Il pique-nique devant le bâtiment du gouvernement

Le tenancier profite de cette solidarité spontanée et organise, quelques jours après la fermeture forcée de son bistrot, un pique-nique sur les escaliers devant le bâtiment du gouvernement schwytzois, en guise de protestation. Environ 150 personnes se joignent à lui. «Je m'attendais à dix personnes, tout au plus!»

Du vin chaud est servi, certains mâchent un sandwich. On applaudit le tenancier rebelle. Mais tout le monde n'est pas bien disposé à son égard. En Suisse alémanique, le Hölloch fait désormais la Une des journaux.

Bruno Suter reçoit aussi des courriels haineux. «J'ai détesté passer mes vacances chez vous», écrit l'un d'eux, lui reprochant d'avoir une «grande gueule». «Cela me donne à réfléchir, admet-il. Les fronts se sont durcis.» Le tenancier ne change pourtant pas d'avis.

Un salon privé plutôt qu'un restaurant

Mi-octobre, Bruno Suter laisse à nouveau entrer les clients. A-t-il fait preuve de compréhension, contrôle-t-il désormais les certificats? Ou les autorités schwytzoises ferment-elles les yeux sur le rebelle de la vallée de Muota?

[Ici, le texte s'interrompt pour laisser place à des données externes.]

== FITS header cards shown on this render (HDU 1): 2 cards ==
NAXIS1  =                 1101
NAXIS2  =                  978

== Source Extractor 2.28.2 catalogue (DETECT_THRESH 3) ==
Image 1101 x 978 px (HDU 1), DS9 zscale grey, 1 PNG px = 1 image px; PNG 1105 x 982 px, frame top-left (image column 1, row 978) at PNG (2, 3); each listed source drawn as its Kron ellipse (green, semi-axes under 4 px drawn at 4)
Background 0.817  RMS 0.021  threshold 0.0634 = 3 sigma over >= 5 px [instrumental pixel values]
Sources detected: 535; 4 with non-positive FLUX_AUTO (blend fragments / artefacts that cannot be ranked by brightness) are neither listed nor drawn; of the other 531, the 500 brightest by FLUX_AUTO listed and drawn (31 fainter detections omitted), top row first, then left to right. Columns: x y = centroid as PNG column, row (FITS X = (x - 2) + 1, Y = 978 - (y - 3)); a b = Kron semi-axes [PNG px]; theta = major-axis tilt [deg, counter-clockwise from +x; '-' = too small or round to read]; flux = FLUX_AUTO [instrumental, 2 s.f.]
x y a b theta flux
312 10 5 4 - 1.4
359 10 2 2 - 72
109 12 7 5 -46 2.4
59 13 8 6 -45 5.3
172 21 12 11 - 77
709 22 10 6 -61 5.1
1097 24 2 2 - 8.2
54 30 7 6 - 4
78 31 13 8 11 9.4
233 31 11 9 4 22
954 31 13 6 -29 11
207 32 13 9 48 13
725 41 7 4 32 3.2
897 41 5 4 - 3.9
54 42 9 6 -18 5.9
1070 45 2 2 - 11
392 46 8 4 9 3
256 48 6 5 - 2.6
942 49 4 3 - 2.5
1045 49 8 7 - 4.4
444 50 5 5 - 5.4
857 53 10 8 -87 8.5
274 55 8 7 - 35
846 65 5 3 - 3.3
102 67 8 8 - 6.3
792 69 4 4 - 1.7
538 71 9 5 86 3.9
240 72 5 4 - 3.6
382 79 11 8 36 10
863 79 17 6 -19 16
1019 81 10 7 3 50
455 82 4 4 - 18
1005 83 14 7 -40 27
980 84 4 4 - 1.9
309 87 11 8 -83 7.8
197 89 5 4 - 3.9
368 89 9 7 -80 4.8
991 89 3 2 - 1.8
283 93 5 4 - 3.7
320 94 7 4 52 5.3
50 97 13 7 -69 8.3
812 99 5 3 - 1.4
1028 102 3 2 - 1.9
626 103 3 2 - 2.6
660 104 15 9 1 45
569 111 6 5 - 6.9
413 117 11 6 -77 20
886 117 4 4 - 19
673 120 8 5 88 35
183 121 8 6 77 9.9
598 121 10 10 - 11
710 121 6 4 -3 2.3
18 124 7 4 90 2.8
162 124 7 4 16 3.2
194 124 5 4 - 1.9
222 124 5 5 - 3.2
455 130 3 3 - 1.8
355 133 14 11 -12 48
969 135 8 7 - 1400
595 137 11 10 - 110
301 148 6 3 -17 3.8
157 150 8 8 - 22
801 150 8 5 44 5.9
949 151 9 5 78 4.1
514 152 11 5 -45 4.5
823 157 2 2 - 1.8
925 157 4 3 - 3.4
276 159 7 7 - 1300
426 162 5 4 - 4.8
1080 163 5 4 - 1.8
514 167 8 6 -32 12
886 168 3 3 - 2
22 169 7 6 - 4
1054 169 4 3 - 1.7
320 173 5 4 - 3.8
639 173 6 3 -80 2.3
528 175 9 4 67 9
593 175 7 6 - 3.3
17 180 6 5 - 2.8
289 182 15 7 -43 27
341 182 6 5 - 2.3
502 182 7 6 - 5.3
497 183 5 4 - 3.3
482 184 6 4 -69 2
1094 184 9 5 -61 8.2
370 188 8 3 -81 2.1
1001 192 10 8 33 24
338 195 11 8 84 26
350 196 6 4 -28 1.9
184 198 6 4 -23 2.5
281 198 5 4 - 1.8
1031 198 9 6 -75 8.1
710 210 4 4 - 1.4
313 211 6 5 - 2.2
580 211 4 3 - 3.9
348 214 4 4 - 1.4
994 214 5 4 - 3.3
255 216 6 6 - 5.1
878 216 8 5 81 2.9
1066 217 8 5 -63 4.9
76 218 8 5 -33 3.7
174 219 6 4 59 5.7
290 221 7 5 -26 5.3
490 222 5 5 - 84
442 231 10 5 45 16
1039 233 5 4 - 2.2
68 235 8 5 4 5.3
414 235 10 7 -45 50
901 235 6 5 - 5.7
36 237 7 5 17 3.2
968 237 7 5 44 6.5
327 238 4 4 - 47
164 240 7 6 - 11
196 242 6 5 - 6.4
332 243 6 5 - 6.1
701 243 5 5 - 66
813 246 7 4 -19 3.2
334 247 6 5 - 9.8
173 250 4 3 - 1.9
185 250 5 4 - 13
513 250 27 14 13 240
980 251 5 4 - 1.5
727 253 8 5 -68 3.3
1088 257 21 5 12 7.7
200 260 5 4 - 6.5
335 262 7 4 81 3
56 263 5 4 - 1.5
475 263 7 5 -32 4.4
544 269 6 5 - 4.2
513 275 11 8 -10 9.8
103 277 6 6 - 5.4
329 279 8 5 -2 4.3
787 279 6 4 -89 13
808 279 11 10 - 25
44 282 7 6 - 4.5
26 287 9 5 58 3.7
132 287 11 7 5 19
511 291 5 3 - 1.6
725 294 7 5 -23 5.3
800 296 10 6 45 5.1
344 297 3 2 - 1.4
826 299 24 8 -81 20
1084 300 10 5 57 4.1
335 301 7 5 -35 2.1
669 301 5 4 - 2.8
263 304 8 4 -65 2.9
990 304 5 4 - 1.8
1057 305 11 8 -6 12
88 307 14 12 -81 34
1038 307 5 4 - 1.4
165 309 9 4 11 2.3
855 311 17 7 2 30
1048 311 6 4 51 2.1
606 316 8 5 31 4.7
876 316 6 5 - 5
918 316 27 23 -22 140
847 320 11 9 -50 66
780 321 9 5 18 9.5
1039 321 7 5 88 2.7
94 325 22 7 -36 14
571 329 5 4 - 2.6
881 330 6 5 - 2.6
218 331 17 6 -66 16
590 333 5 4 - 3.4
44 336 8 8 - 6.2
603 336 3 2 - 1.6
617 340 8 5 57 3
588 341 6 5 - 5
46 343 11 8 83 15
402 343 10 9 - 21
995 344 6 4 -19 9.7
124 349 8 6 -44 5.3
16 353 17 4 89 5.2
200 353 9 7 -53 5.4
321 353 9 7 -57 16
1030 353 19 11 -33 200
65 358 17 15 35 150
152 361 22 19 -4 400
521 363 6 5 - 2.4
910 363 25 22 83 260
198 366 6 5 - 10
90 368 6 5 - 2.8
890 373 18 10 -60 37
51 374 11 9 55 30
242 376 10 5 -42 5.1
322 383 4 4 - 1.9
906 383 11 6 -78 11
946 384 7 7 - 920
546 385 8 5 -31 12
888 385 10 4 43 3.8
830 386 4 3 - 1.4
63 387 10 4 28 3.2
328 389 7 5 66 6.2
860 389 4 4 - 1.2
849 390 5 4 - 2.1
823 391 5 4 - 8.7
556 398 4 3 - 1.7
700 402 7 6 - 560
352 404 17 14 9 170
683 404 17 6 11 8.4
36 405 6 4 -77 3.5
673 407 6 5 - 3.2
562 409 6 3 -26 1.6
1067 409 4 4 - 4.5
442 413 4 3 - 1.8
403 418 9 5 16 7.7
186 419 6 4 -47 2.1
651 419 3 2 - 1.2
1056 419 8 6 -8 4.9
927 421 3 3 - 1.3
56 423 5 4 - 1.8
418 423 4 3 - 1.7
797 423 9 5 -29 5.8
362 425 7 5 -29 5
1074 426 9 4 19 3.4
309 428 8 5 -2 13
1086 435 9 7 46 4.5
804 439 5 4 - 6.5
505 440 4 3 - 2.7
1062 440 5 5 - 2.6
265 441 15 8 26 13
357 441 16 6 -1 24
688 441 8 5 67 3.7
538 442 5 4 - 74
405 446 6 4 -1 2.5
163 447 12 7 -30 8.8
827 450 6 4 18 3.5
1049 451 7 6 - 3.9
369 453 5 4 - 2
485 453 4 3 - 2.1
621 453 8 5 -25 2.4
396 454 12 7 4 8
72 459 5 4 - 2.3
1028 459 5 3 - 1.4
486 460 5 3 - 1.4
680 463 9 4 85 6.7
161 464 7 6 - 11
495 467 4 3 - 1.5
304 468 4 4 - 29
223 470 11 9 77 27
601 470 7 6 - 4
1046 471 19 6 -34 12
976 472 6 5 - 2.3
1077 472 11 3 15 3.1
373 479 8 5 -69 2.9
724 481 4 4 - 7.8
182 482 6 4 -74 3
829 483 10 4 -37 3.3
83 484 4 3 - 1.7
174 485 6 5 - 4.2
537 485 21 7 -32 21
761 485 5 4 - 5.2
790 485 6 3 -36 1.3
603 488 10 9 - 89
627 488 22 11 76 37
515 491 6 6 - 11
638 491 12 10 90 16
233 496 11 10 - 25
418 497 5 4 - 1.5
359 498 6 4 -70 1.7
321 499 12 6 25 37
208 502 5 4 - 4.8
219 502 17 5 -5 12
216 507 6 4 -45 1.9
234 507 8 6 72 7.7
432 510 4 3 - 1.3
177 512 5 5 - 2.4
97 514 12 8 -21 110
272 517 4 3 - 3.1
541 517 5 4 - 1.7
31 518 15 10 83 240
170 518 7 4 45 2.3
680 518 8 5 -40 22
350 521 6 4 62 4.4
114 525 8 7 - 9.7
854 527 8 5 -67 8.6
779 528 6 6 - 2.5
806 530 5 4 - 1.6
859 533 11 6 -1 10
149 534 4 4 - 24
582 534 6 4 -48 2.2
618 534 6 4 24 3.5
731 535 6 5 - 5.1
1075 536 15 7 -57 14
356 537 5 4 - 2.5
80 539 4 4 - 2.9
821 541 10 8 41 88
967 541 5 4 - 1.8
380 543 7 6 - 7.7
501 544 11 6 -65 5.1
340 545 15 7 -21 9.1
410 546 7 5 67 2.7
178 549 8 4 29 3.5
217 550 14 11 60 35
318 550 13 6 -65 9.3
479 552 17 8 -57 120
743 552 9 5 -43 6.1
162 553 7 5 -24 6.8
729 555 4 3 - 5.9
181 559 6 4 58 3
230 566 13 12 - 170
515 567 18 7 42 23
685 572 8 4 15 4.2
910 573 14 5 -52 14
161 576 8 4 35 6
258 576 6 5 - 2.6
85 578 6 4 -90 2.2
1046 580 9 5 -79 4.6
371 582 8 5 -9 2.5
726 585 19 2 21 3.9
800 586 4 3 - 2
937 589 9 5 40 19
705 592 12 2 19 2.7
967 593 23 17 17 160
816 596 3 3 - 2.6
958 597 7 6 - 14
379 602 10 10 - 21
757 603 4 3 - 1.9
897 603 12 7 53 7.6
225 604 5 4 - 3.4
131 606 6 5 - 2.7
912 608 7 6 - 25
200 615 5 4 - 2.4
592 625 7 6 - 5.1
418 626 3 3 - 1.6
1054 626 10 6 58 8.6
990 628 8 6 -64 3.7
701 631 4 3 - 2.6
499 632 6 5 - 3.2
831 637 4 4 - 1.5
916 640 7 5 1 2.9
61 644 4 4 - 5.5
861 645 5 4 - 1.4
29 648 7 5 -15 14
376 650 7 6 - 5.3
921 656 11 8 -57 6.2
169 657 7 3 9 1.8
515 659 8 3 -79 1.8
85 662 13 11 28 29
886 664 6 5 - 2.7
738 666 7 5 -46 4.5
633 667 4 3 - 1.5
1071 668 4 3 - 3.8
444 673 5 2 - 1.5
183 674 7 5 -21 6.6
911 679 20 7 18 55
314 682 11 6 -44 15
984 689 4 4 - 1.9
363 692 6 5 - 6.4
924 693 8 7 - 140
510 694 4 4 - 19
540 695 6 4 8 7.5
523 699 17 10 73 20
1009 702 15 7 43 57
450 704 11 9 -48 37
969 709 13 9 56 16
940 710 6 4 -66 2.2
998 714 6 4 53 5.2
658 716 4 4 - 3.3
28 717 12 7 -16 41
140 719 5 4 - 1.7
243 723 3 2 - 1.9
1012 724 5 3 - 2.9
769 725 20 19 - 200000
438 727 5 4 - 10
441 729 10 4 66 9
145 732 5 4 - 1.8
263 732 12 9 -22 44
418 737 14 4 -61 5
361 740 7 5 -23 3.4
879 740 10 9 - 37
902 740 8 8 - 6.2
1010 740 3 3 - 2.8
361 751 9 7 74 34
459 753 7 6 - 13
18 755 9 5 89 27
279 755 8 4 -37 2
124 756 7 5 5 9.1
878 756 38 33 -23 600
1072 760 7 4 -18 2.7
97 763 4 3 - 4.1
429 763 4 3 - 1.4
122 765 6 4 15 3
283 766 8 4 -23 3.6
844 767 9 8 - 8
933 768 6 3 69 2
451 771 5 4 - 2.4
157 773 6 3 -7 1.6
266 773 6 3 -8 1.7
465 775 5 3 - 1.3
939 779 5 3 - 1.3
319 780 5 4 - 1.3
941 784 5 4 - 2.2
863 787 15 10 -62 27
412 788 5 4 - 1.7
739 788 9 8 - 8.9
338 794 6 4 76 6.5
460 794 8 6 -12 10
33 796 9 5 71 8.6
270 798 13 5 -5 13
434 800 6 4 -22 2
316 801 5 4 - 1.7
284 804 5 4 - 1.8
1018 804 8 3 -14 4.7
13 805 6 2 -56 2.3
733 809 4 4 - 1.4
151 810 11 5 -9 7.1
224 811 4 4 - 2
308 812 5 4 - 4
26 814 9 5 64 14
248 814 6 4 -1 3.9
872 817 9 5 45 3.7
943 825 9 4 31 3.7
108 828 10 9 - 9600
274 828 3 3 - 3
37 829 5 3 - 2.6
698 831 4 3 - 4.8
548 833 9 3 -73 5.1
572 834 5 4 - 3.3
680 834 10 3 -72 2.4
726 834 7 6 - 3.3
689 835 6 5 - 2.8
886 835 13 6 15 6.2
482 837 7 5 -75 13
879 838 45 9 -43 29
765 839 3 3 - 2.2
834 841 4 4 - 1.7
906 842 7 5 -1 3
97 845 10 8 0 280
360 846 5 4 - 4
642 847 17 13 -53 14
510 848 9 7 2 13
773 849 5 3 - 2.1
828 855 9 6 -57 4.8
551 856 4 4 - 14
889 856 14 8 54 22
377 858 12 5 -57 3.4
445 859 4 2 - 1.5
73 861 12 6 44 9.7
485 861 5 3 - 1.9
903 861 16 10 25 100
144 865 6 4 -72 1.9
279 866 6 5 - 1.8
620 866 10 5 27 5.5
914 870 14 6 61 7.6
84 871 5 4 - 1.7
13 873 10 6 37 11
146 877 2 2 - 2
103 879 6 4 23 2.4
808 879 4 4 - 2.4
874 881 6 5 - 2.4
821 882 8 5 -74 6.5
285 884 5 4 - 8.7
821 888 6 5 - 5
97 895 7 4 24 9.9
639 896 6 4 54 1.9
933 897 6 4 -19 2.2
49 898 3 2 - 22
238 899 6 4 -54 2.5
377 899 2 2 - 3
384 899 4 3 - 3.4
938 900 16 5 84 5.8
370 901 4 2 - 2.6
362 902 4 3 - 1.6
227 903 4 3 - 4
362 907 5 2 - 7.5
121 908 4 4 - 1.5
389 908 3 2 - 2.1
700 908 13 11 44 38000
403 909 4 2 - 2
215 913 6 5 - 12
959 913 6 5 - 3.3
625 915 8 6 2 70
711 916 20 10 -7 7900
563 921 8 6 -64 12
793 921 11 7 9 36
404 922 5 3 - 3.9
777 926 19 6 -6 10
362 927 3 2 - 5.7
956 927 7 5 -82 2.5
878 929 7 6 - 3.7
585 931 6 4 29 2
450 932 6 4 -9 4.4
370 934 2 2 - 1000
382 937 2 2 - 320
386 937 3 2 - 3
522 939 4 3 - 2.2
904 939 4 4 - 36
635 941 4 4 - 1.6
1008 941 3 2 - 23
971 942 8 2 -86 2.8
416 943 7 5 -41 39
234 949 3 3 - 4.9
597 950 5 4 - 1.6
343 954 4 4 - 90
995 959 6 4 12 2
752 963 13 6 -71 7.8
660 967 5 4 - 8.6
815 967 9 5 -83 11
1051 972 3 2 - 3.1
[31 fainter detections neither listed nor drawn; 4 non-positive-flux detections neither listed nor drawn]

Ni l'un, ni l'autre. Le tenancier a trouvé une astuce juridique pour contourner l'obligation de certificat. Il exploite désormais son restaurant comme un «salon privé». En d'autres termes, il n'accepte que 30 clients au maximum. Et le restaurant ne vend en théorie rien: on va chercher soi-même les boissons, on paie directement dans la caisse... en faisant un don.

Il loue son établissement... aux gérants de la Walliserkanne!

Bruno Suter n'est d'ailleurs plus réellement le gérant de l'établissement. Il loue son restaurant, pour un franc par jour. Les locataires? Les tenanciers de la Walliserkanne! Souvenez-vous, c'est le nom de ce restaurant de Zermatt ayant défrayé la chronique ces semaines dernières qui a fini par être fermé récemment. Les gérants avaient même été arrêtés.

Ce salon prétendument privé est une épine dans le pied des autorités. Elles semblent craindre de prendre des mesures rigoureuses et laissent faire Bruno Suter. Une bataille juridique pour définir la nature privée ou publique d'un lieu s'annonce.

En attendant, l'homme continue de tenir le restaurant et organise ses pique-niques devant le gouvernement cantonal chaque semaine. Le nombre de participants s'est multiplié: 500 personnes s'y retrouvent, venant de toute la Suisse.